I’ve written around the subject of swimming without talking much about the doing of it, perhaps because writing is so at odds with what swimming is. But I like a challenge – I swim in cold water, of course I like a challenge – so I’m going to plunge in.
Before that, let’s stand at the side of the pool in our swimming costumes; it’s as near naked in front of strangers as most of us will ever get. (I’ve taken advice and am saying no more.) I understand that for some people even putting on a costume is difficult, too revealing. The only thing I have to offer here is my limited and anecdotal experience, and for me it’s key to the whole thing. It’s this: nobody is judging. Or if they are, they’re doing so silently (and then hopefully drowning in their own bile). Pools feel egalitarian. It doesn’t seem to matter what your costume is like; it doesn’t seem to matter if you’re old or young, big or small, if bits hang off oddly, or you don’t have all of them. It doesn’t matter what the past [flubbles lips] years have done to you. It doesn’t matter what you’ve done or not done during those years. There will be nobody chasing you up and down yelling “but your legs are fat and your head’s too small and you look …”. Unless you pay them to do so, in which case you probably need help.
So I shove my costume on, stick my chin up and stand there, the same as everyone. And yes, OK, we mostly do all have our arms crossed. But here is my body out in the air, and no one is falling over laughing or turning away in disgust. We are all equal in a swimming cap, as I’ve been known to say.
I like the “c” word. Community. I’m part of a community defined by this one thing and nothing else. I swim with people I’ve known for ages, but I don’t know much about them outside of this one thing. Identity is irrelevant. That can feel quite liberating. Am I a mother, a partner, a success or failure? Who knows. In the pool, we all just do what we’re capable of, whatever that is. And once you’re swimming, no one else is counting, no one muttering “she didn’t do much” or “she’s slow”. We’re all here, is what counts.
The first bit of a swim is my favourite: the glide. I put my shoulders under and ready myself, lift my feet behind me to connect with the wall and push off, arms arrowed ahead and body … for a few seconds … suspended. Even in the thinking, I can feel the wall under my foot, really trying to get this bit right because it’s so satisfying, a good glide. In my mind I’m a line, aerodynamic and forceful. Then engage. Pull the first arm back, kick a foot, start the clockwork, head still down before the first breath is needed. As I do the first length, my body starts to wake up, realising what is required; my immediate feelings are about how everything is today, the mechanics of me and it. At the start I’m a little slow. If I was a car, I’d still be in first gear.
At the end of the first length I stop, hold on to the bar for a minute and look back to the start.

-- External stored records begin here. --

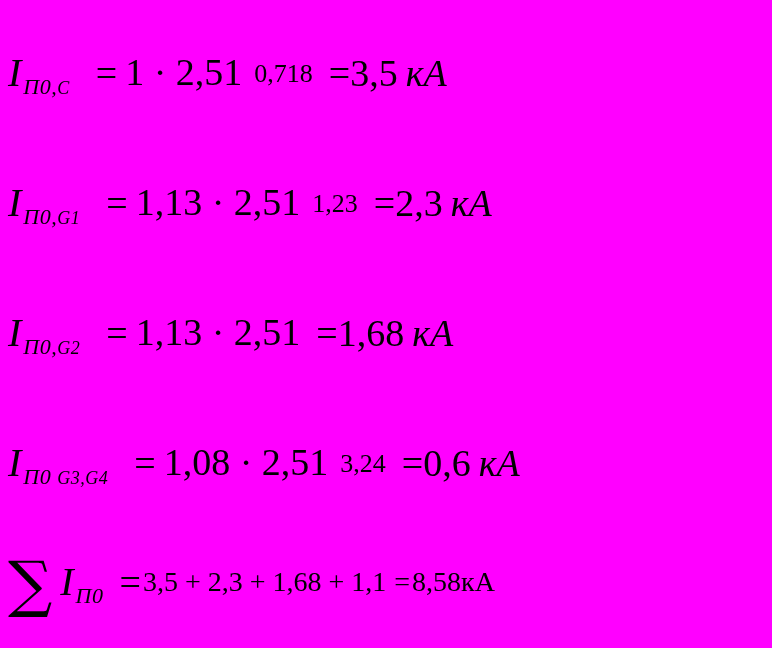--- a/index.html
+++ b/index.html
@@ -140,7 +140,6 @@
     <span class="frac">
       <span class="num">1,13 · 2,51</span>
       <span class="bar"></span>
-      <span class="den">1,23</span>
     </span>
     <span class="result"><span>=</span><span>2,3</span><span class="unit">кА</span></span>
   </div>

I’m here, I’m in, I’m doing this thing. My breathing has shifted into the right place; any slight cold-water heart-race or panting has calmed down. I’m deciding again what’s already decided: shall we swim? Yes, let’s. I’m ready. Let’s go.

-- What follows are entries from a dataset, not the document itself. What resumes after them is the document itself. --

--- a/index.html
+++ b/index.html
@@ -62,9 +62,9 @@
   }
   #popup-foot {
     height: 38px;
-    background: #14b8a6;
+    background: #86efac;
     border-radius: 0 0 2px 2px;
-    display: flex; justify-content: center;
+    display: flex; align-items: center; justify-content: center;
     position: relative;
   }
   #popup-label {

Then I’m conscious swimming. My head engaged, fixed on what my body is doing. Finding the flow, the catch, spearing my arm in. A physical mindfulness, and for a person who still hides behind the bike sheds for most “organised sports”, it’s a revelation. Whatever I feel about my body, right now it’ll do nicely. I can start to stretch out and enjoy how clever I’m being. Imagine being able to do this – how ridiculous! It’s like I can fly! How on earth did it happen? I’m in a rhythm, held by the water. I could go and go, swim to Birmingham in this state. I start to really pull back as my catch drops, and give it some power. I roll consciously into each reach, going for the next rung on the ladder. Then I’m in fifth gear.
And I start to notice and enjoy little visuals. Tilting my head as I breathe, getting that view right across the water’s horizontal. The sun, if there is one, glancing off my wet arching arm. The rain, flicking and pinging the surface.
Then comes the real mindful stuff. Maybe “mindless” is a more apt word: when my body’s cruising and my head goes elsewhere, solving, chuckling to itself, thinking – or actually not. Nothing. Like dreaming or being nowhere. Suddenly a leaf hitting my goggles wakes me, reminds me to invent windscreen wipers for outdoor swimmers. And then I’m back and I’m done and I get out, water runs off me and I pad to the shower, conscious of my physical self again.
When I’m swimming, I’m in the moment fully, purely experiencing. I float free of all the shit I carry around (I’m tempted to say “literally” at this point, though of course not exactly). I’m entirely, elementally myself. Let the day chuck everything it has at me. I’m right in it, alive. I’ll make time to feel alive again tomorrow.
Now how about you? What are the things that pull you back to the pool time and again?